Things just got a little easier for foreign investors who are craving a slice of China's stock markets.
Deutsche Bank(DB)'s asset management division is now offering an exchange-traded fund that gives outside investors more direct access to mainland stocks. The fund will track the performance of China's 300 biggest companies by market cap traded on the Shanghai or Shenzhen stock exchanges.
It is difficult for investors outside China to invest in the mainland, as the Chinese government tightly restricts foreign investment. The government only grants some institutional investors the right to invest in China, and even limits the amount of money that can flow across borders.
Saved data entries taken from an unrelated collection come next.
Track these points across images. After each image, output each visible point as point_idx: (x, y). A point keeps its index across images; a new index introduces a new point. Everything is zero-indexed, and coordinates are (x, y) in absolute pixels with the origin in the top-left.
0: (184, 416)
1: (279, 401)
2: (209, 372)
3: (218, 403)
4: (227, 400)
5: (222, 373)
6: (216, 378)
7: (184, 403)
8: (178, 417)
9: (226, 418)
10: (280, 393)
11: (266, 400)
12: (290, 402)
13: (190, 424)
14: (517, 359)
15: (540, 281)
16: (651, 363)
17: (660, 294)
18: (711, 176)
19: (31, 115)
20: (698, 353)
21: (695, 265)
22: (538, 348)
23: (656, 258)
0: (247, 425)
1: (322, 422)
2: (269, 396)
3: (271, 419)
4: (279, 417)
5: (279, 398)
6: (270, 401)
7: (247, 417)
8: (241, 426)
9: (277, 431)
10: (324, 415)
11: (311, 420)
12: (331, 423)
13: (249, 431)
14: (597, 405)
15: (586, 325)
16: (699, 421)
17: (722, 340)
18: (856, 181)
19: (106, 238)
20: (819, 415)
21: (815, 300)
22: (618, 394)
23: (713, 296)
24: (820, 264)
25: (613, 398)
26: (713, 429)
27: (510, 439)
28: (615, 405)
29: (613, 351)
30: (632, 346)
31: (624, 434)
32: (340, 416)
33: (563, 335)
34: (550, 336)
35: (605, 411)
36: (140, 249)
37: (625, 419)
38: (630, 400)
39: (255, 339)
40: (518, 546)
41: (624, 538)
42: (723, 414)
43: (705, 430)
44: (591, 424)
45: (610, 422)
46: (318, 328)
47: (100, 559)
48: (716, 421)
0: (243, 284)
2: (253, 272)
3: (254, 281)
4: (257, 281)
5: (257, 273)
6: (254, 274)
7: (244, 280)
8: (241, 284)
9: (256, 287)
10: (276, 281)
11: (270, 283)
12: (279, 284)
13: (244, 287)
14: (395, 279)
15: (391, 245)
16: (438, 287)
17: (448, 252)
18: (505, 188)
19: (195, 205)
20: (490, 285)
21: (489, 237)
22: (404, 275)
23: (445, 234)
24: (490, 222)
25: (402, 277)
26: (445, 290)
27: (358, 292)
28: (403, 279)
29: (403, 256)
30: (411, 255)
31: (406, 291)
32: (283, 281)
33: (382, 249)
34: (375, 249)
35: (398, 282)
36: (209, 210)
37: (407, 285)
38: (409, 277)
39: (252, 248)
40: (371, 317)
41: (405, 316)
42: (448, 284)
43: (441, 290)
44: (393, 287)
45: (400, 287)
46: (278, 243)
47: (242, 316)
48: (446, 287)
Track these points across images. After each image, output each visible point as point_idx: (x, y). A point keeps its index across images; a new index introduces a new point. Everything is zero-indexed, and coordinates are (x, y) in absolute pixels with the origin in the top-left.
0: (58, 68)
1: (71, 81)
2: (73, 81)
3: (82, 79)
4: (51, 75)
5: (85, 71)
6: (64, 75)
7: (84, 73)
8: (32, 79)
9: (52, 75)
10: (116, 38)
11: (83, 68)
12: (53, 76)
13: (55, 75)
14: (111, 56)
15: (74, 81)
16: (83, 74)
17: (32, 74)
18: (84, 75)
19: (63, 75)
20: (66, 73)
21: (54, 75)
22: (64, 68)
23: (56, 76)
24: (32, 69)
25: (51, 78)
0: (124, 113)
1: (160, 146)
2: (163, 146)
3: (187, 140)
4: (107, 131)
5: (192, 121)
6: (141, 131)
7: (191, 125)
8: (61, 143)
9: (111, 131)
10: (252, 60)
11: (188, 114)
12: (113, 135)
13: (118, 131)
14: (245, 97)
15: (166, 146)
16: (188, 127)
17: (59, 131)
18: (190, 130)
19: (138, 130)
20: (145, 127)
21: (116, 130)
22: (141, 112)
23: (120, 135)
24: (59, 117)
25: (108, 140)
The new ETF, trading under ASHR(ASHR) on the New York Stock Exchange, is the result of a collaboration between Deutsche and Harvest Global Investments, the Hong Kong-based subsidiary of one of China's largest asset management firms.
A handful of existing ETFs provide exposure to Chinese equities through derivatives, but the Deutsche fund is the first to offer direct exposure to shares.
Thanks to their low-cost and tax-friendly structure, exchange-traded funds are increasingly gaining favor with investors. Some ETFs track broad indexes, while others are more narrow, such as ones that track gold or silver. And some carry higher risks than others.
China's stock markets are still relatively young and volatile. Institutional investors dominate the exchanges, and few retail investors choose to invest there.
While Deutsche is the first company to list an ETF of this kind, others are looking to make similar offerings.
U.S.-based KraneShares, for example, is working with Chinese firm Bosera Asset Management on a fund that will track stocks in the MSCI China A-shares index. That grouping includes 450 large and mid-cap companies traded in Shanghai and Shenzhen.